Melihatnya tidak bergerak untuk menghindar, mata Bai Qianshuang berkilau. Di detik terakhir, dia mengulurkan tangan, menyalurkan energi untuk menghentikan bola di tengah perjalanan.

Bola itu berputar dengan liar di depan wajah Ye Chuan sebelum jatuh dengan aman ke pasir.

Ye Chuan mengambilnya. Ketika ia melihat ke atas lagi, Bai Qianshuang sudah berbalik.

“Aku butuh istirahat,” katanya datar, lalu menghilang dalam sekejap.

“Qianshuang…” Luo Xi dan Lan Xiaoke bertukar pandang sebelum memfokuskan mata mereka pada Ye Chuan. Jelas siapa yang bertanggung jawab atas suasana hatinya.

“Chuan-Chuan, apa yang kau lakukan padanya?” Luo Xi bertanya, menusuk pipinya. “Apakah kau melakukan sesuatu yang buruk?”
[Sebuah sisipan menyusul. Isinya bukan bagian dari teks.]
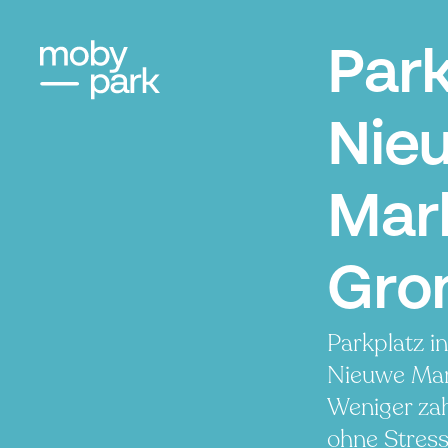
Par
Nie
Mar
Gro
Parkplatz i
Nieuwe Mar
Weniger zah
ohne Stress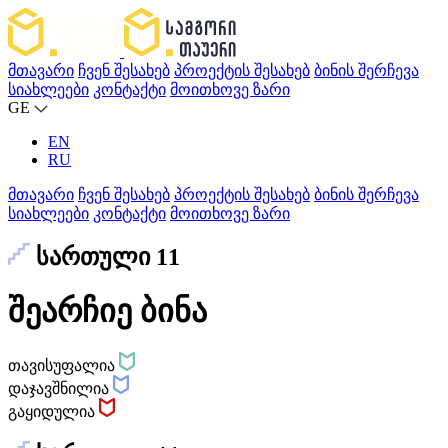
მთავარი
ჩვენ შესახებ
პროექტის შესახებ
ბინის შერჩევა
სიახლეები
კონტაქტი
მოითხოვე ზარი
GE
EN
RU
მთავარი
ჩვენ შესახებ
პროექტის შესახებ
ბინის შერჩევა
სიახლეები
კონტაქტი
მოითხოვე ზარი
სართული 11
შეარჩიე ბინა
თავისუფალია
დაჯავშნილია
გაყიდულია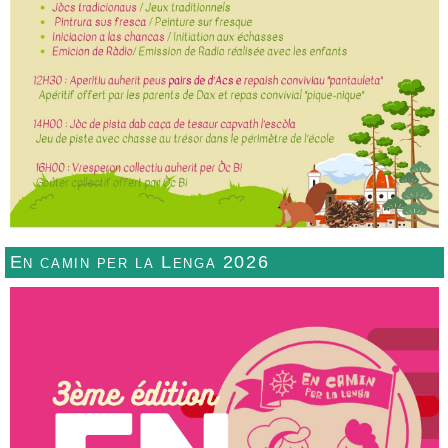
En camin per la Lenga 2026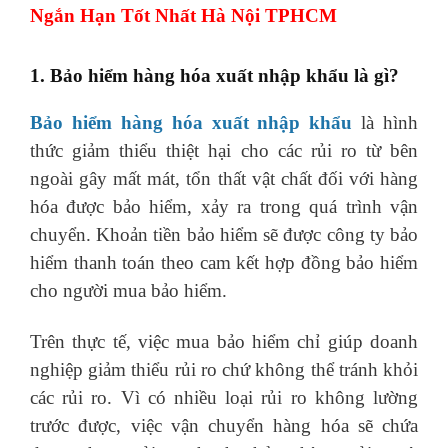
Ngắn Hạn
Tốt Nhất Hà Nội TPHCM
1. Bảo hiểm hàng hóa xuất nhập khẩu là gì?
Bảo hiểm hàng hóa xuất nhập khẩu
là hình
thức giảm thiểu thiệt hại cho các rủi ro từ bên
ngoài gây mất mát, tổn thất vật chất đối với hàng
hóa được bảo hiểm, xảy ra trong quá trình vận
chuyển. Khoản tiền bảo hiểm sẽ được công ty bảo
hiểm thanh toán theo cam kết hợp đồng bảo hiểm
cho người mua bảo hiểm.
Trên thực tế, việc mua bảo hiểm chỉ giúp doanh
nghiệp giảm thiểu rủi ro chứ không thể tránh khỏi
các rủi ro. Vì có nhiều loại rủi ro không lường
trước được, việc vận chuyển hàng hóa sẽ chứa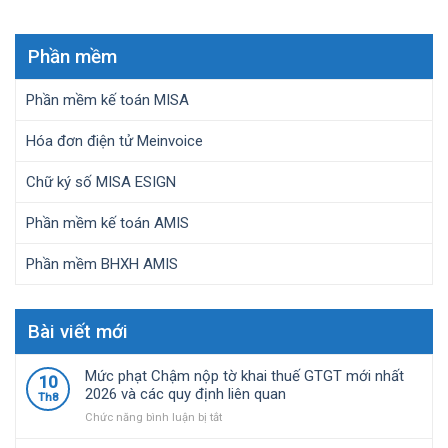
Phần mềm
Phần mềm kế toán MISA
Hóa đơn điện tử Meinvoice
Chữ ký số MISA ESIGN
Phần mềm kế toán AMIS
Phần mềm BHXH AMIS
Bài viết mới
Mức phạt Chậm nộp tờ khai thuế GTGT mới nhất
10
2026 và các quy định liên quan
Th8
ở
Chức năng bình luận bị tắt
Mức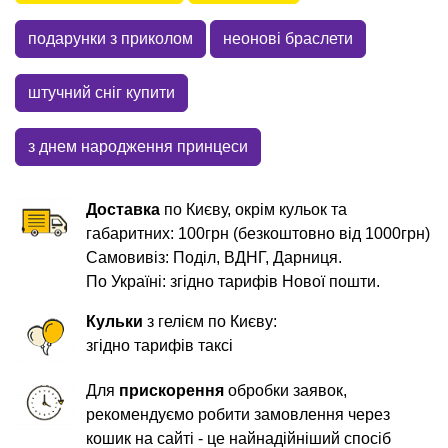
подарунки з приколом
неонові браслети
штучний сніг купити
з днем народження принцеси
Доставка
по Києву, окрім кульок та
габаритних: 100грн (безкоштовно від 1000грн)
Самовивіз: Поділ, ВДНГ, Дарниця.
По Україні: згідно тарифів Нової пошти.
Кульки
з гелієм по Києву:
згідно тарифів таксі
Для
прискорення
обробки заявок,
рекомендуємо робити замовлення через
кошик на сайті - це найнадійніший спосіб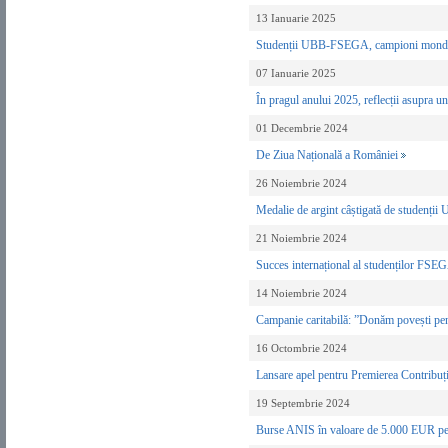
13 Ianuarie 2025
Studenții UBB-FSEGA, campioni mondiali 
07 Ianuarie 2025
În pragul anului 2025, reflecții asupra 
01 Decembrie 2024
De Ziua Națională a României
26 Noiembrie 2024
Medalie de argint câștigată de studenți
21 Noiembrie 2024
Succes internațional al studenților FSEGA
14 Noiembrie 2024
Campanie caritabilă: ”Donăm povești pen
16 Octombrie 2024
Lansare apel pentru Premierea Contribuți
19 Septembrie 2024
Burse ANIS în valoare de 5.000 EUR pentru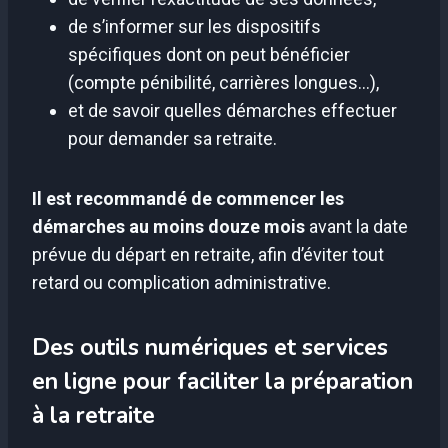
de s’informer sur les dispositifs
spécifiques dont on peut bénéficier
(compte pénibilité, carrières longues…),
et de savoir quelles démarches effectuer
pour demander sa retraite.
Il est recommandé de commencer les
démarches au moins douze mois
avant la date
prévue du départ en retraite, afin d’éviter tout
retard ou complication administrative.
Des outils numériques et services
en ligne pour faciliter la préparation
à la retraite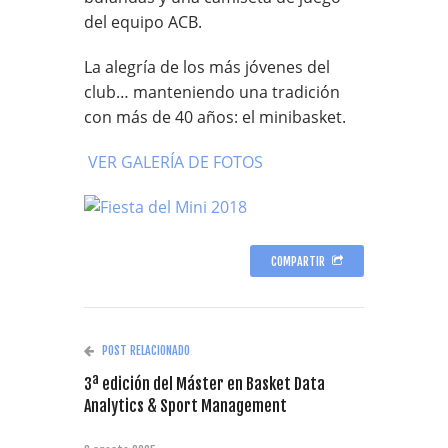
del equipo ACB.
La alegría de los más jóvenes del
club… manteniendo una tradición
con más de 40 años: el minibasket.
VER GALERÍA DE FOTOS
COMPARTIR
POST RELACIONADO
3ª edición del Máster en Basket Data
Analytics & Sport Management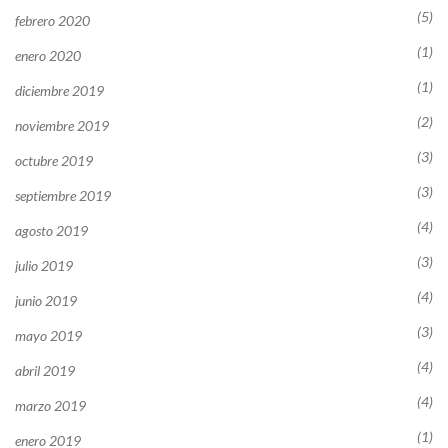
(5)
febrero 2020
(1)
enero 2020
(1)
diciembre 2019
(2)
noviembre 2019
(3)
octubre 2019
(3)
septiembre 2019
(4)
agosto 2019
(3)
julio 2019
(4)
junio 2019
(3)
mayo 2019
(4)
abril 2019
(4)
marzo 2019
(1)
enero 2019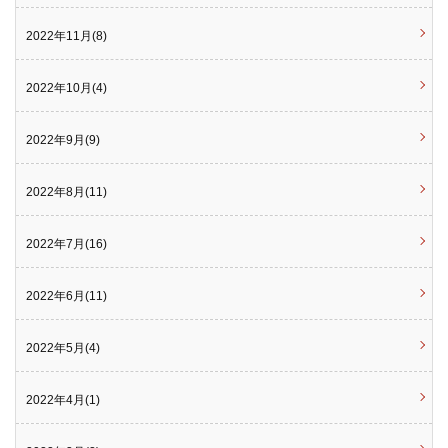
2022年11月(8)
2022年10月(4)
2022年9月(9)
2022年8月(11)
2022年7月(16)
2022年6月(11)
2022年5月(4)
2022年4月(1)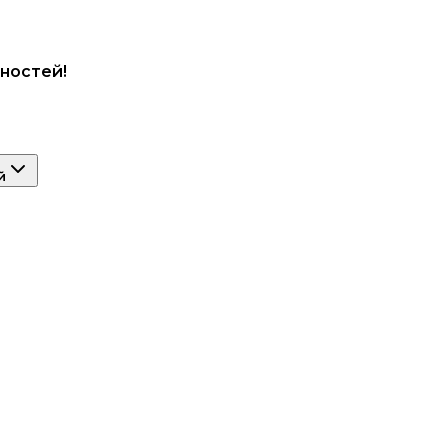
ностей!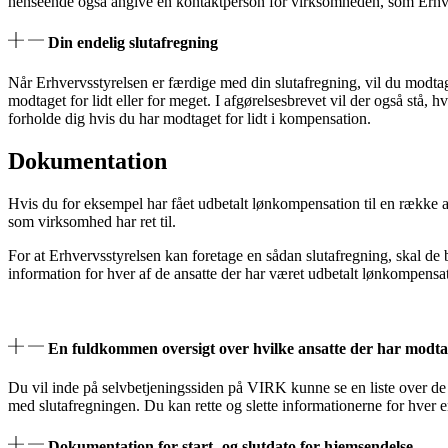
henseende også angive en kontaktperson for virksomheden, som Erhve
Din endelig slutafregning
Når Erhvervsstyrelsen er færdige med din slutafregning, vil du modtag
modtaget for lidt eller for meget. I afgørelsesbrevet vil der også stå,
forholde dig hvis du har modtaget for lidt i kompensation.
Dokumentation
Hvis du for eksempel har fået udbetalt lønkompensation til en række a
som virksomhed har ret til.
For at Erhvervsstyrelsen kan foretage en sådan slutafregning, skal d
information for hver af de ansatte der har været udbetalt lønkompensati
En fuldkommen oversigt over hvilke ansatte der har modta
Du vil inde på selvbetjeningssiden på VIRK kunne se en liste over de m
med slutafregningen. Du kan rette og slette informationerne for hver
Dokumentation for start- og slutdato for hjemsendelse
“Ya, ya!” Lan Xiaoke menambahkan, mengangguk dengan giat meskipun tidak tahu apa yang sedang terjadi.

“Aku?” Ye Chuan meringis. Suasana hati buruk Bai Qianshuang memang salahnya, tetapi bukan karena alasan yang mereka duga.

Namun, melihat sosoknya yang menjauh, ia menghela napas dan memutuskan untuk mengikutinya.

“Gemuruh…”

“Gemuruh…”

Ombak menghantam batu, mengangkat semburan busa.

Duduk di atas batu tajam, gadis berambut hitam itu menatap kosong ke arah cakrawala, tatapannya jauh dan tidak fokus.

“Thud. Thud.” Langkah kaki mendekat dari belakang, terbenam ke dalam pasir lembab.

Bai Qianshuang tidak berbalik. Indra spiritualnya sudah mengenali pengunjung tersebut.

Ye Chuan mengamati punggungnya sejenak sebelum teleportasi di sampingnya dan duduk.

“Qianshuang.”

“…” Hening.

“Aku—”

“Pembohong.” Bai Qianshuang memotongnya, suaranya dingin.

“Uh, apa yang aku bohongi—?”

“Kita adalah pasangan kultivasi. Namun kau menolak untuk terlibat dalam kultivasi ganda denganku, memilih Xiaoke sebagai gantinya,” katanya dengan tenang. “Kecocokan kita akan memberikan manfaat yang jauh lebih besar. Bersamanya, kau tidak mendapatkan apa-apa.”

“Jika tidak… kau merasa aku tidak menyenangkan?”